DevOps On-Call: How we Handle our Schedules
CEO & Founder of Server Density.
Published on the 17th September, 2015.
I was on call 24/7/365.
That’s right. When we first launched our server monitoring service in 2009, it was just me that knew how the systems worked. I was on-call all the time.
You know the drill. Code with one hand. Respond to production alerts with the other.
In time, and as more engineers joined the team, we became a bit more deliberate about how we handle production incidents. This post outlines the thinking behind our current escalation process and some details on how we distribute our on-call workload between team members.
Developing our product and responding to production alerts when the product falters, are two distinct yet very much intertwined activities. And so they should be.
If we were to insulate our development efforts from how things perform in production, our priorities would get disconnected. Code resilience is at least as important as building new features. In that respect, it makes great sense to expose our developers and designers to production issues. As proponents of DevOps we think this is a good idea.
But isn’t this counterproductive? The state of mind involved in writing code couldn’t be more different from that of responding to production alerts.
When an engineer (and anyone for that matter) is working on a complex task the worst thing you can do is expose them to random alerts. It takes more than 15 minutes, on average, to regain intense focus after being interrupted.
How we do it
It takes consideration and significant planning to get this productivity balance right. In fact, it’s an ongoing journey. Especially in small and growing teams like ours.

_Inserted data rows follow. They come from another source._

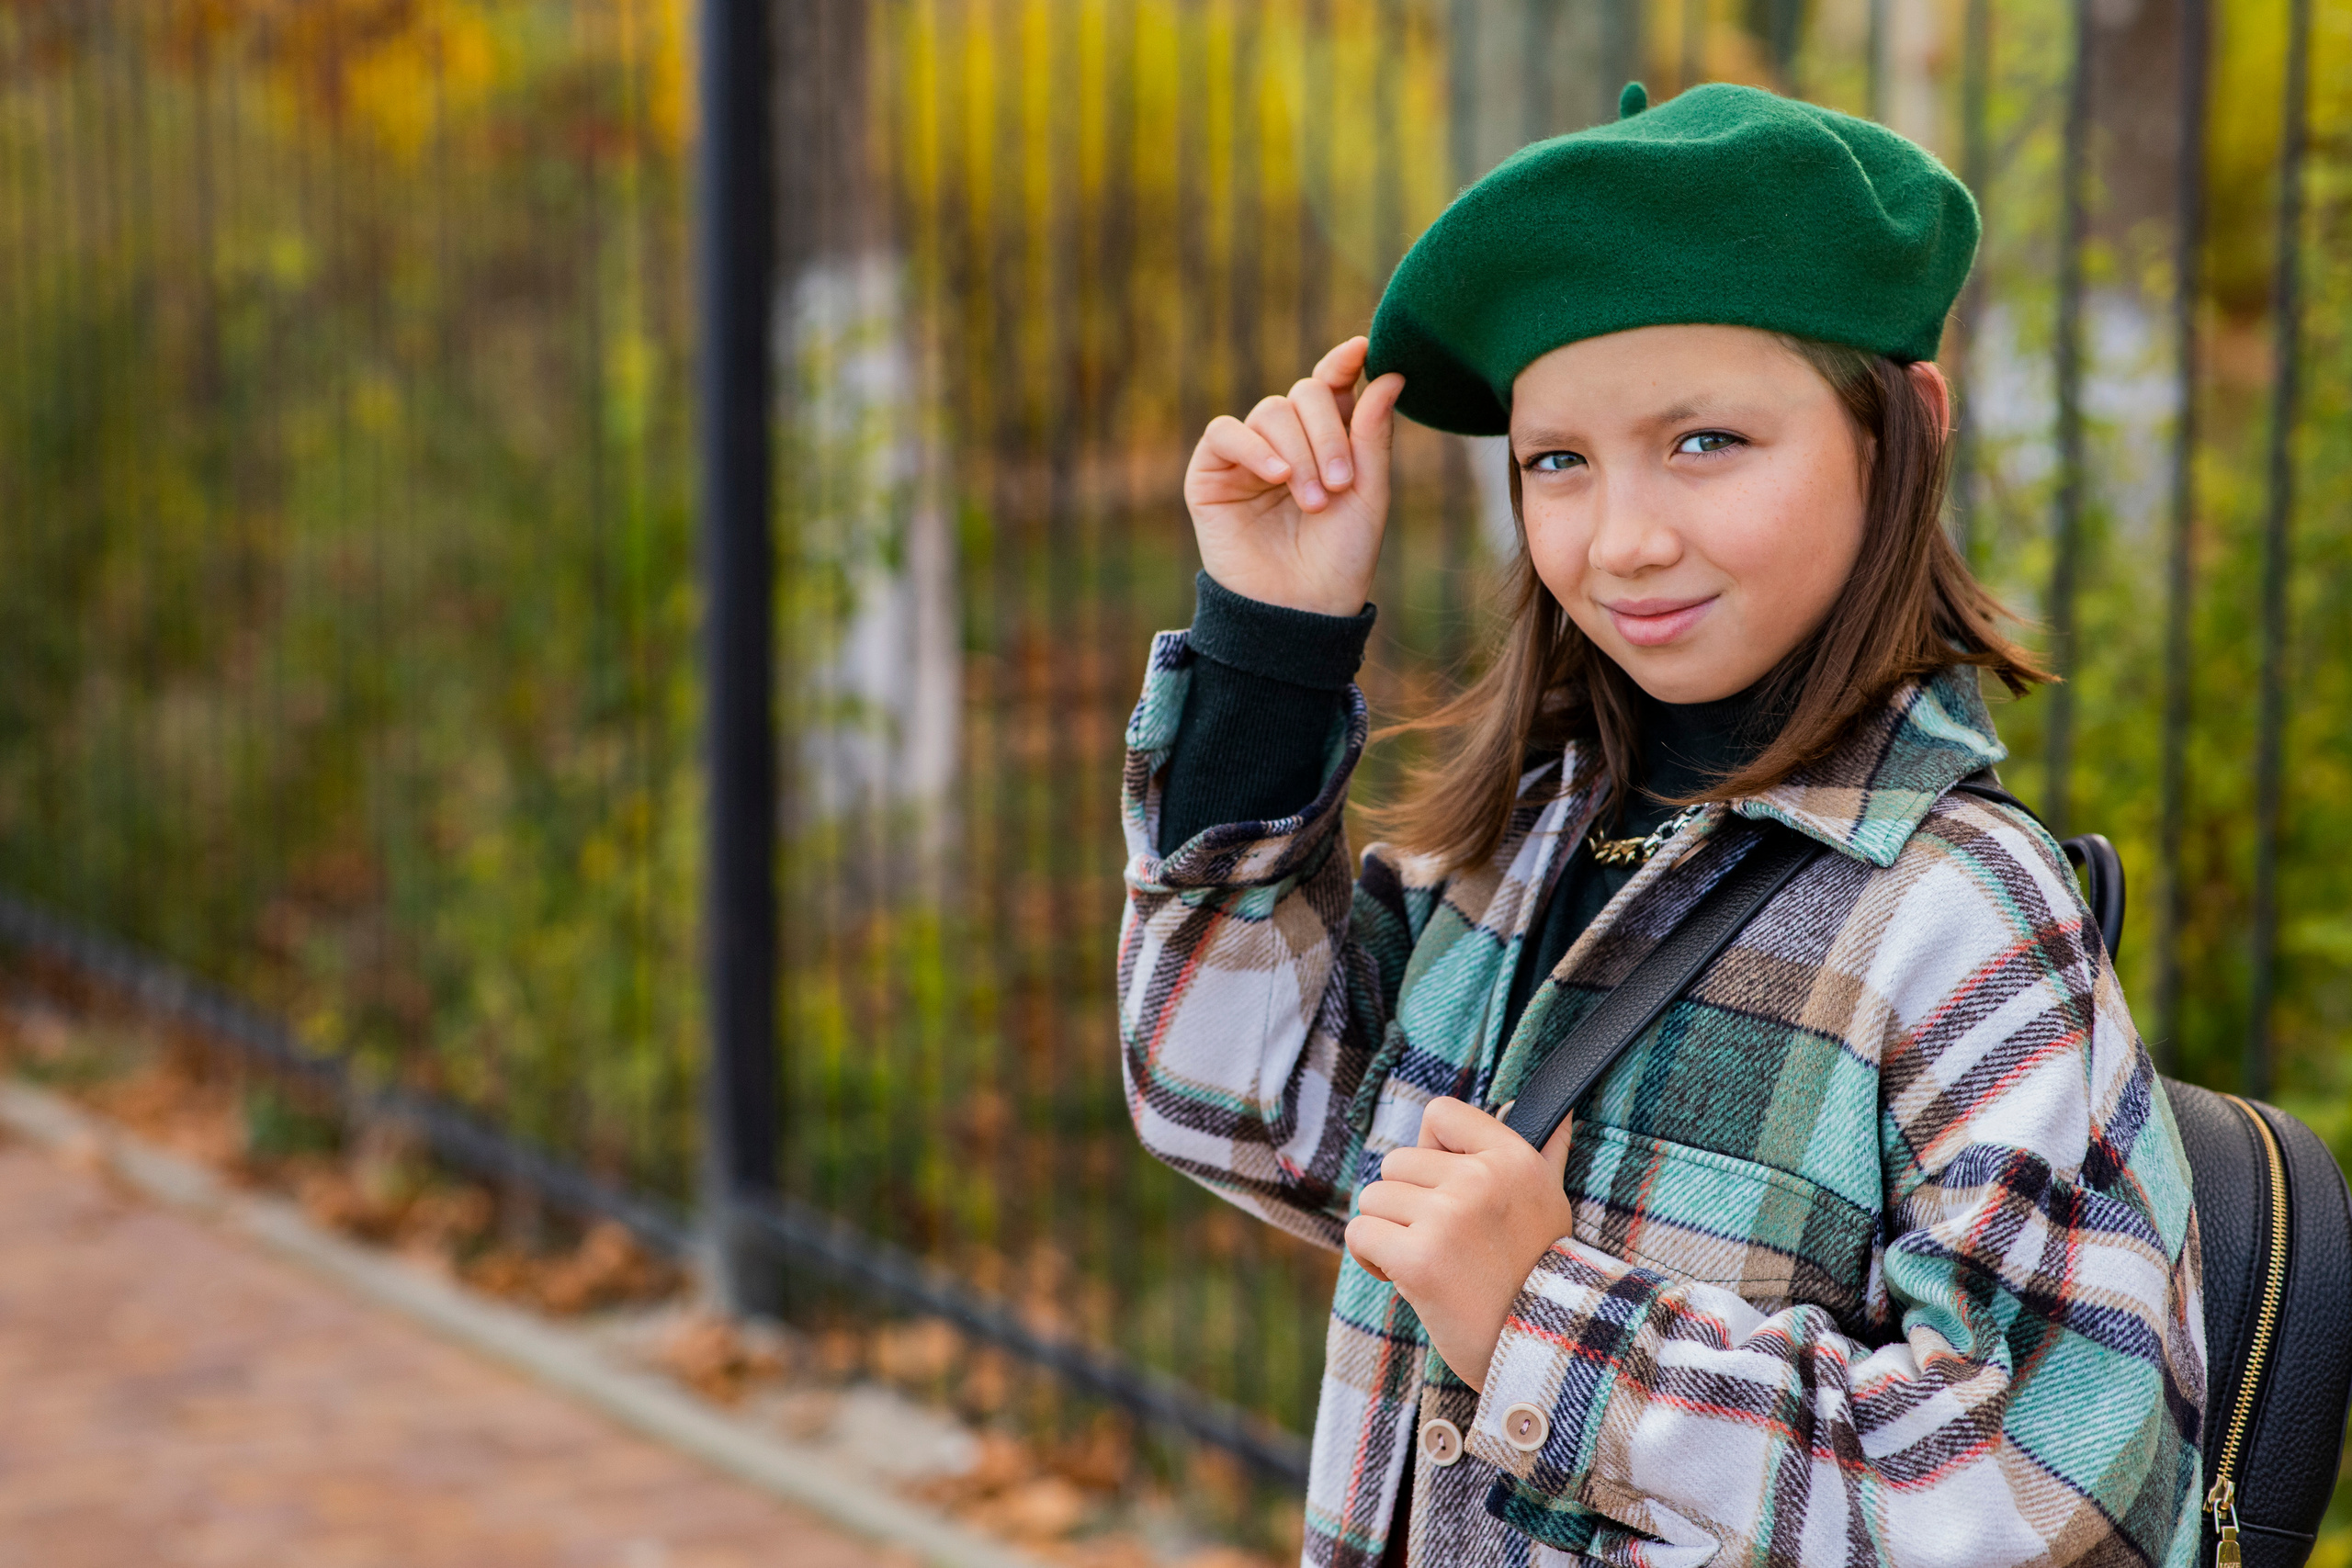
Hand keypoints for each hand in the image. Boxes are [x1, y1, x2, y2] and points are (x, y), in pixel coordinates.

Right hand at [1182, 336, 1405, 617]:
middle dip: (1328, 432)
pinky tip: (1277, 476)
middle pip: (1303, 395)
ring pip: (1270, 413)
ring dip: (1299, 452)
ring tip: (1314, 500)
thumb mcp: (1369, 493)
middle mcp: (1287, 441)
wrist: (1300, 610)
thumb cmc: (1340, 558)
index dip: (1342, 363)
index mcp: (1327, 440)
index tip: (1360, 351)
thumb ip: (1373, 433)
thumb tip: (1388, 373)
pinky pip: (1225, 433)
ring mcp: (1247, 455)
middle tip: (1340, 483)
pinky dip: (1253, 447)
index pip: (1331, 386)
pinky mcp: (1211, 474)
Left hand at [1344, 1097, 1574, 1391]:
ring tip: (1428, 1263)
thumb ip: (1547, 1153)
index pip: (1440, 1115)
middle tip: (1442, 1243)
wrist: (1545, 1348)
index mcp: (1513, 1159)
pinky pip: (1360, 1234)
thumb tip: (1561, 1113)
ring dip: (1387, 1234)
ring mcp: (1449, 1218)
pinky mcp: (1420, 1259)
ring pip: (1373, 1199)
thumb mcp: (1550, 1203)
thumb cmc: (1540, 1274)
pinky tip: (1404, 1279)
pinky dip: (1371, 1259)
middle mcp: (1481, 1180)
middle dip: (1405, 1204)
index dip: (1430, 1151)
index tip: (1445, 1188)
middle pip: (1395, 1163)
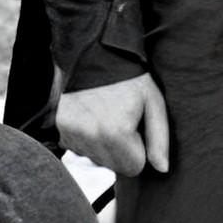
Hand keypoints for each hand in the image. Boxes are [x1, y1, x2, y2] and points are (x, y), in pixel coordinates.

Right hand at [55, 74, 172, 177]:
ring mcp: (73, 133)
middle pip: (113, 166)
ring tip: (105, 117)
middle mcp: (91, 137)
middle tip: (121, 121)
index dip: (139, 149)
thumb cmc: (129, 78)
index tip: (135, 128)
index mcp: (117, 133)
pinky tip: (91, 118)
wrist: (94, 53)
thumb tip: (162, 169)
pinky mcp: (61, 127)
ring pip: (95, 158)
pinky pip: (78, 148)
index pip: (133, 167)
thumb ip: (159, 139)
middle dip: (121, 150)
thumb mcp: (154, 103)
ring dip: (102, 145)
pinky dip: (86, 139)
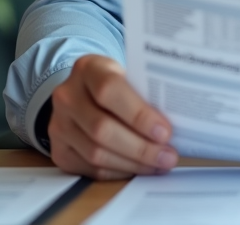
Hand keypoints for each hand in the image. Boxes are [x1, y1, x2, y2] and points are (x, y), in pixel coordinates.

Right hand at [47, 54, 178, 179]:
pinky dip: (119, 171)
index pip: (110, 90)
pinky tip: (140, 168)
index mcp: (88, 68)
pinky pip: (90, 168)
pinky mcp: (59, 149)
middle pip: (102, 128)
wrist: (83, 91)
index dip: (139, 114)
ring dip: (133, 163)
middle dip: (141, 147)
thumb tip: (180, 119)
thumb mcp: (129, 74)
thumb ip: (146, 91)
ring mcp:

With that in mind, here is our current process for dealing with production alerts:
During work hours, all alerts go to an operations engineer. This provides a much needed quiet time for our product team to do what they do best.
Outside work hours alerts could could go to anyone (ops or product alike). We rotate between team members every seven days. At our current size, each engineer gets one week on call and eight weeks off. Everyone gets a fair crack of the whip.
An escalated issue will most probably involve production circumstances unrelated to code. For that reason, second level on-call duty rotates between operation engineers only, as they have a deeper knowledge of our hardware and network infrastructure.
Our PagerDuty Setup
For escalations and scheduling we use PagerDuty. If an engineer doesn’t respond within the time limit (15 minutes of increasingly frequent notifications via SMS and phone) there will always be someone else available to take the call.
Our ops engineers are responsible for dealing with any manual schedule overrides. If someone is ill, on holiday or is traveling then we ask for volunteers to rearrange the on-call slots.
After an out-of-hours alert the responder gets the following 24 hours off from on-call. This helps with the social/health implications of being woken up multiple nights in a row.
Keeping Everyone in the Loop
We hold weekly meetings with operations and product leads. The intention is to keep everyone on top of the overall product health, and to help our product team prioritise their development efforts.
While I don’t have on-call duties anymore (client meetings and frequent travel while on call just doesn’t make sense any more) I can still monitor our alerts on the Server Density mobile app (Android and iOS) which has a prominent place on my home screen together with apps from the other monitoring tools we use.
What about you? How do you handle your devops on-call schedules?